Точусь в уборную, будто пьяный. Кто-то из медработников тормозит по пути. Предлагают выпить какую-то микстуру. Отказываюсь, не давая пояснений, что при желании могу прийти в себя без всяких панацей.
Быстро умываюсь. Смачиваю ледяной водой затылок. Приветствую льющуюся за ворот жидкость. Восстанавливаю дыхание. Снижаю сердечные обороты.
– Операция закончена, – поступает чуть позже следующая информация.
– К ней… – рвусь я. – Можно?
– Нет, Даниил Владиславович, – выражая взглядом сочувствие, врач слегка мотает головой. Фокусируюсь на бейджике, чтобы прочесть и запомнить его имя. – Сейчас к Марине нельзя. Она в реанимации. Состояние стабильно тяжелое. Наркоз был длительным. Но она из него вышла, не переживайте. Мы контролируем. Чтобы началось восстановление, первым делом ваша жена должна восполнить силы. Полное сознание к ней должно вернуться не позже, чем к вечеру этих суток. Пока все.
Когда в коридоре появляются Чарушины, я узнаю, что от момента, как мы с Маринкой покинули дом, прошло всего два с половиной часа. А кажется, будто гребаная вечность!

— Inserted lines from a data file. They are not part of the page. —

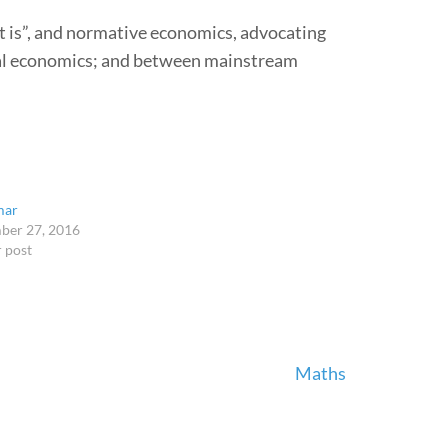
t is”, and normative economics, advocating
ral economics; and between mainstream
mar
ber 27, 2016
r post
Maths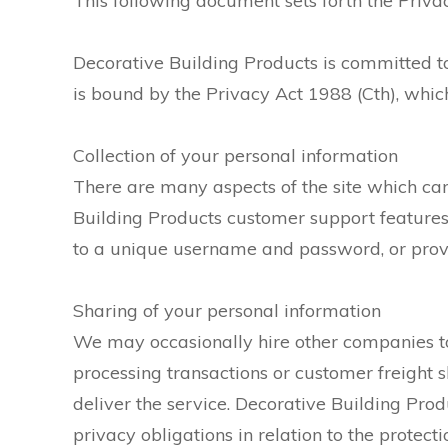
This following document sets forth the Privac
Decorative Building Products is committed t
is bound by the Privacy Act 1988 (Cth), which
Collection of your personal information
There are many aspects of the site which can
Building Products customer support features 
to a unique username and password, or provid
Sharing of your personal information
We may occasionally hire other companies to 
processing transactions or customer freight 
deliver the service. Decorative Building Prod
privacy obligations in relation to the protect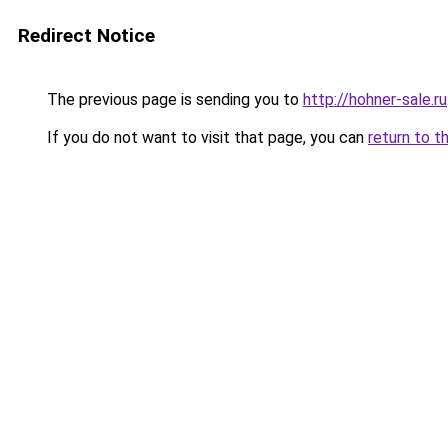
Redirect Notice
The previous page is sending you to
http://hohner-sale.ru
If you do not want to visit that page, you can
return to t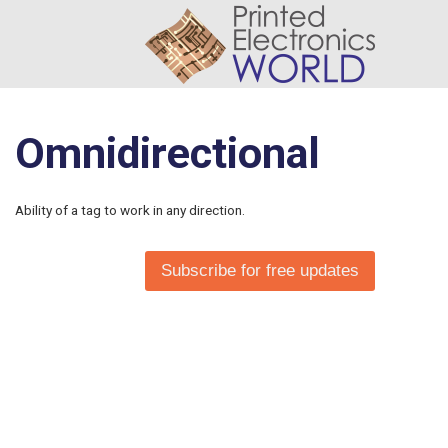
Omnidirectional
Ability of a tag to work in any direction.
Subscribe for free updates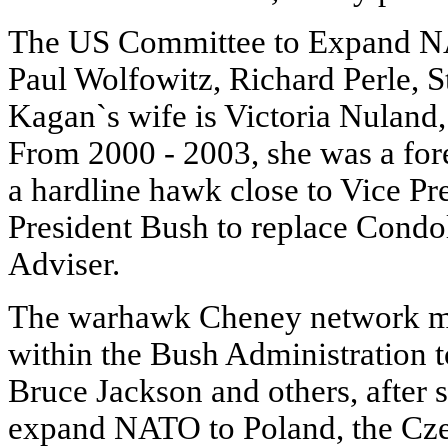
The US Committee to Expand N
Paul Wolfowitz, Richard Perle, 
Kagan`s wife is Victoria Nulan
From 2000 - 2003, she was a for
a hardline hawk close to Vice P
President Bush to replace Condol
Adviser.
The warhawk Cheney network mo
within the Bush Administration 
Bruce Jackson and others, after 
expand NATO to Poland, the Cze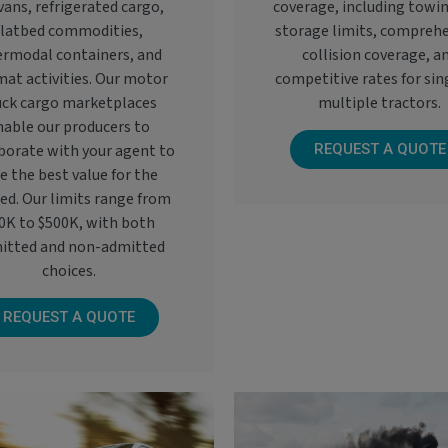
vans, refrigerated cargo,
coverage, including towi
flatbed commodities,
storage limits, compreh
ermodal containers, and
collision coverage, a
at activities. Our motor
competitive rates for sin
uck cargo marketplaces
multiple tractors.
nable our producers to
borate with your agent to
REQUEST A QUOTE
e the best value for the
red. Our limits range from
0K to $500K, with both
itted and non-admitted
choices.
REQUEST A QUOTE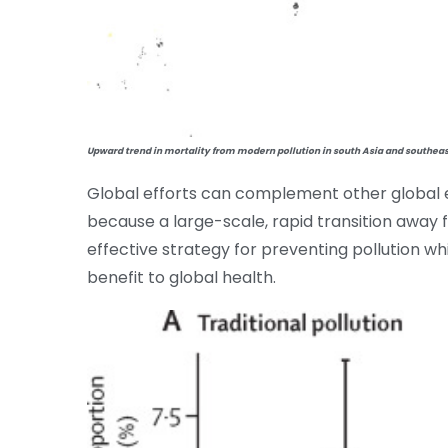
Upward trend in mortality from modern pollution in south Asia and southeas
Global efforts can complement other global e
because a large-scale, rapid transition away fr
effective strategy for preventing pollution wh
benefit to global health.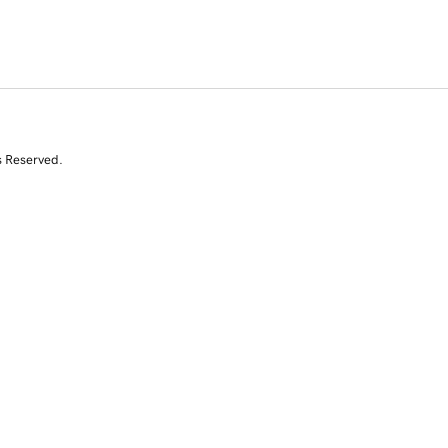
s Reserved.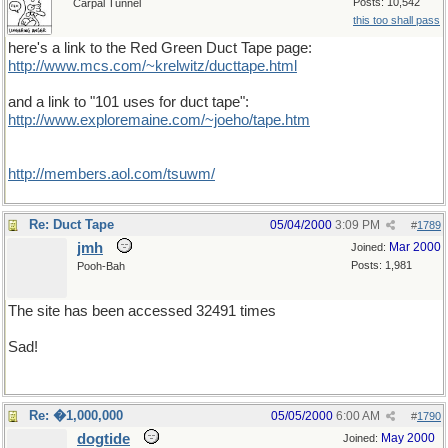
Posts: 10,542
Carpal Tunnel
this too shall pass
here's a link to the Red Green Duct Tape page:
http://www.mcs.com/~krelwitz/ducttape.html
and a link to "101 uses for duct tape":
http://www.exploremaine.com/~joeho/tape.htm
http://members.aol.com/tsuwm/
Re: Duct Tape
05/04/2000
3:09 PM
#
1789
jmh
Mar 2000
Joined:
Posts: 1,981
Pooh-Bah
The site has been accessed 32491 times
Sad!
Re: �1,000,000
05/05/2000
6:00 AM
#
1790
dogtide
May 2000
Joined: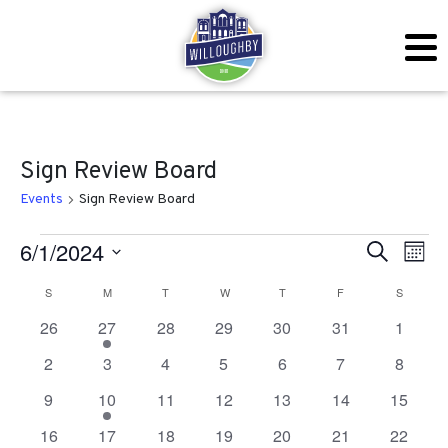
Sign Review Board
Events
Sign Review Board
Events
Even
Ev
6/1/2024
Search
Mont
Vi
Sear
Select
Calendar
S
SUNDAY
M
MONDAY
T
TUESDAY
W
WEDNESDAY
T
THURSDAY
F
FRIDAY
S
SATURD
Na
date.
and
0
1
0
0
0
0
0
26
27
28
29
30
31
1
of
events
event
events
events
events
events
events
View
0
0
0
0
0
0
0
2
3
4
5
6
7
8
Events
events
events
events
events
events
events
events
Navig
0
1
0
0
0
0
0
9
10
11
12
13
14
15
events
event
events
events
events
events
events
0
0
0
0
0
0
0
16
17
18
19
20
21
22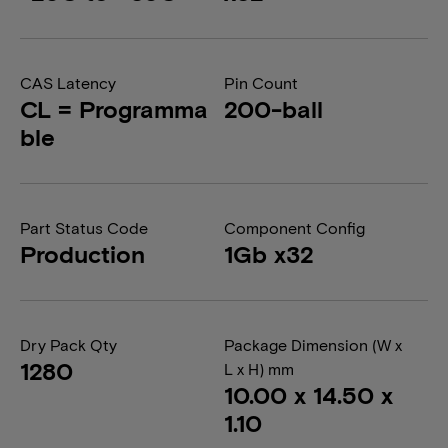
CAS Latency
Pin Count
CL = Programma
200-ball
ble
Part Status Code
Component Config
Production
1Gb x32
Dry Pack Qty
Package Dimension (W x
1280
L x H) mm
10.00 x 14.50 x
1.10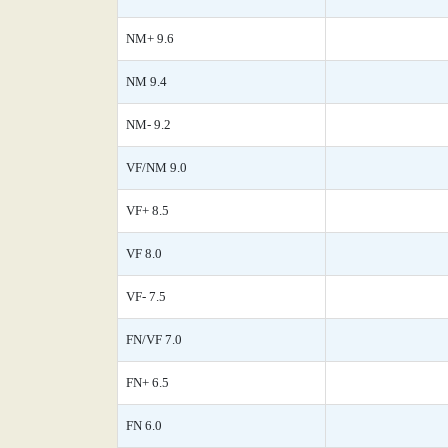
NM+ 9.6
NM 9.4
NM- 9.2
VF/NM 9.0
VF+ 8.5
VF 8.0
VF- 7.5
FN/VF 7.0
FN+ 6.5
FN 6.0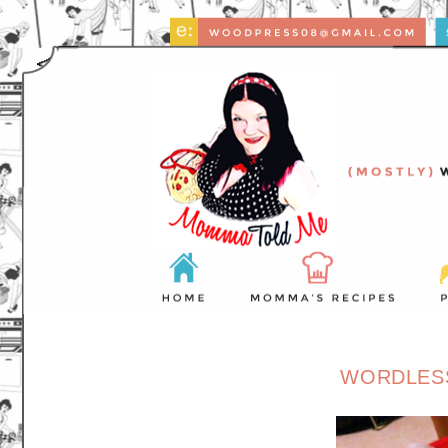
WORDLES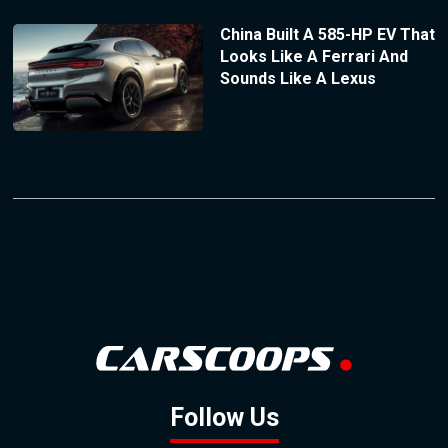
China Built A 585-HP EV That
Looks Like A Ferrari And
Sounds Like A Lexus
Follow Us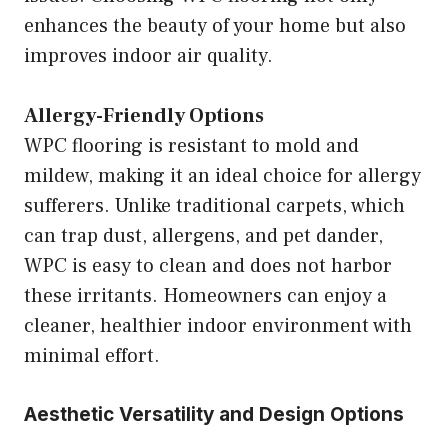
enhances the beauty of your home but also
improves indoor air quality.
Allergy-Friendly Options
WPC flooring is resistant to mold and
mildew, making it an ideal choice for allergy
sufferers. Unlike traditional carpets, which
can trap dust, allergens, and pet dander,
WPC is easy to clean and does not harbor
these irritants. Homeowners can enjoy a
cleaner, healthier indoor environment with
minimal effort.
Aesthetic Versatility and Design Options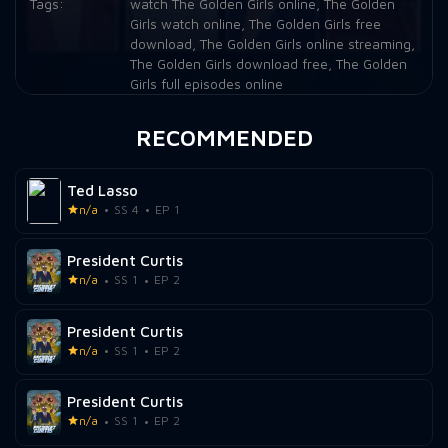
Tags:
watch The Golden Girls online
,
The Golden
Girls watch online
,
The Golden Girls free
Episode 21:
Flu Attack
download
,
The Golden Girls online streaming
,
The Golden Girls download free
,
The Golden
Episode 22:
Job Hunting
Girls full episodes online
Episode 23:
Blind Ambitions
RECOMMENDED
Episode 24:
Big Daddy
Ted Lasso
Episode 25:
The Way We Met
n/a
SS 4
EP 1
President Curtis
n/a
SS 1
EP 2
President Curtis
n/a
SS 1
EP 2
President Curtis
n/a
SS 1
EP 2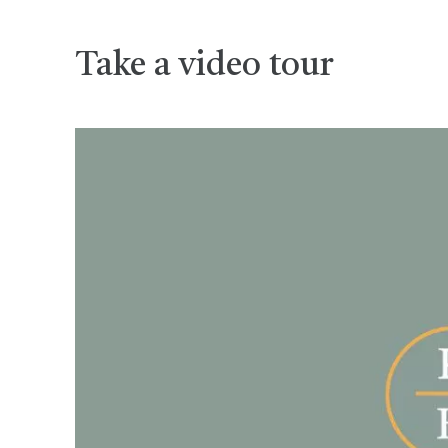
Take a video tour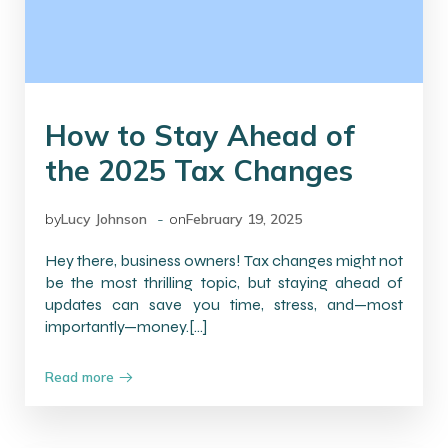
How to Stay Ahead of
the 2025 Tax Changes
-
by
Lucy Johnson
on
February 19, 2025
Hey there, business owners! Tax changes might not
be the most thrilling topic, but staying ahead of
updates can save you time, stress, and—most
importantly—money.[…]
Read more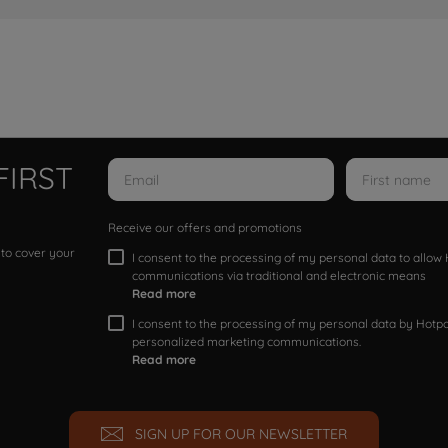
FIRST
Receive our offers and promotions
 to cover your
I consent to the processing of my personal data to allo
communications via traditional and electronic means
Read more
I consent to the processing of my personal data by Hotpoi
personalized marketing communications.
Read more
SIGN UP FOR OUR NEWSLETTER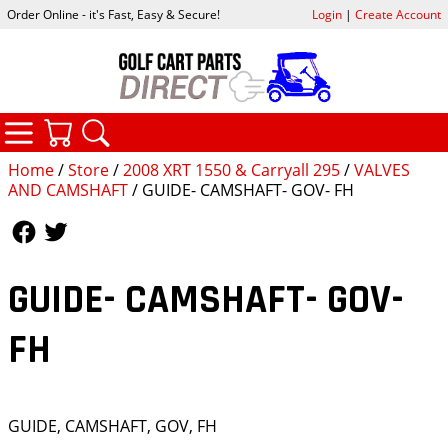
Order Online - it's Fast, Easy & Secure!
Login
|
Create Account
CATEGORIES
YOUR CART
SEARCH
Home
/
Store
/
2008 XRT 1550 & Carryall 295
/
VALVES
AND CAMSHAFT
/ GUIDE- CAMSHAFT- GOV- FH
Follow Us
Follow Us
GUIDE- CAMSHAFT- GOV-
FH
GUIDE, CAMSHAFT, GOV, FH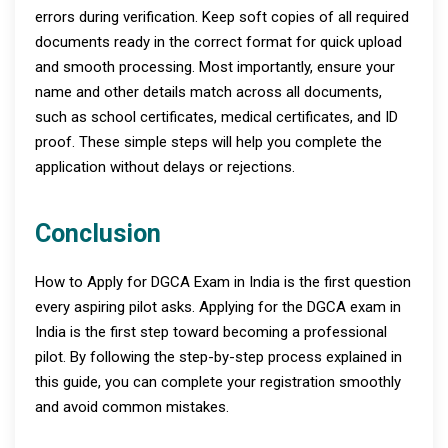
errors during verification. Keep soft copies of all required
documents ready in the correct format for quick upload
and smooth processing. Most importantly, ensure your
name and other details match across all documents,
such as school certificates, medical certificates, and ID
proof. These simple steps will help you complete the
application without delays or rejections.
Conclusion
How to Apply for DGCA Exam in India is the first question
every aspiring pilot asks. Applying for the DGCA exam in
India is the first step toward becoming a professional
pilot. By following the step-by-step process explained in
this guide, you can complete your registration smoothly
and avoid common mistakes.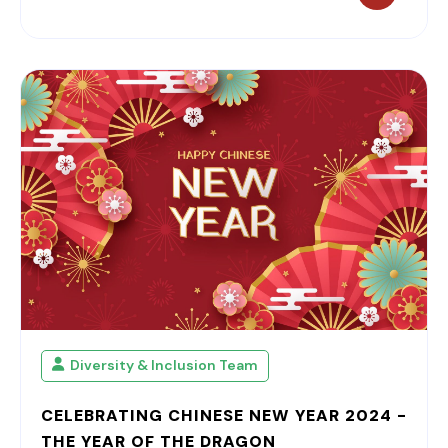
Diversity & Inclusion Team
CELEBRATING CHINESE NEW YEAR 2024 -
THE YEAR OF THE DRAGON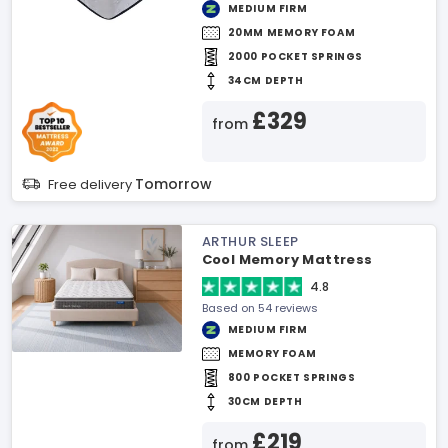
MEDIUM FIRM
20MM MEMORY FOAM
2000 POCKET SPRINGS
34CM DEPTH
£329
from
Tomorrow
Free delivery
ARTHUR SLEEP
Cool Memory Mattress
4.8
Based on 54 reviews
MEDIUM FIRM
MEMORY FOAM
800 POCKET SPRINGS
30CM DEPTH
£219
from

– Ну что тут? – расходится в волнениях мама Таня. – Почему ты здесь? Почему не с Риной?
Я смотрю на нее и попросту не знаю, что говорить.
– Ой, Данька… Что с твоими глазами? Воспаленные… Господи… Что-то не так? Почему ты не в родзале? Даня?
– Марина родила.
– Как? Уже? – восклицает и сходу в слезы.
А я ведь еще ничего не сказал. Это радость, понимаю я.
– Были проблемы. Кесарили экстренно, – выдаю сдержанно, в надежде обмануть своим спокойствием и не дать ей лишний повод для тревоги. – Дочка в порядке. А Маринка… – тут мой голос срывается. Видимость замыливается, но я вижу, как мама Таня вздрагивает, и Артем Владимирович бросается ее обнимать. – Открылось сильное кровотечение. Долго не могли остановить. Делали переливание. Сейчас Марина в реанимации. Состояние тяжелое. Но я уверен, что она справится.
Ничего больше им объяснить не успеваю. Появляется та самая медсестра, чтобы провести меня к дочери. Должен признаться, в тот момент не понимаю: хочу ли я этого. Но делаю то, что должен. Иду за ней, а ступив в послеродовую палату, с порога вижу тихонько вошкающегося в стеклянной люльке младенца, и осознаю, что ничего не ощущаю. Слишком много испытал перед этим. Эмоций не осталось.
Наперед стыдно перед малышкой. Она ведь наверняка все чувствует. А я настолько измотан, что попросту не способен выказать должных эмоций. Не могу принять ее.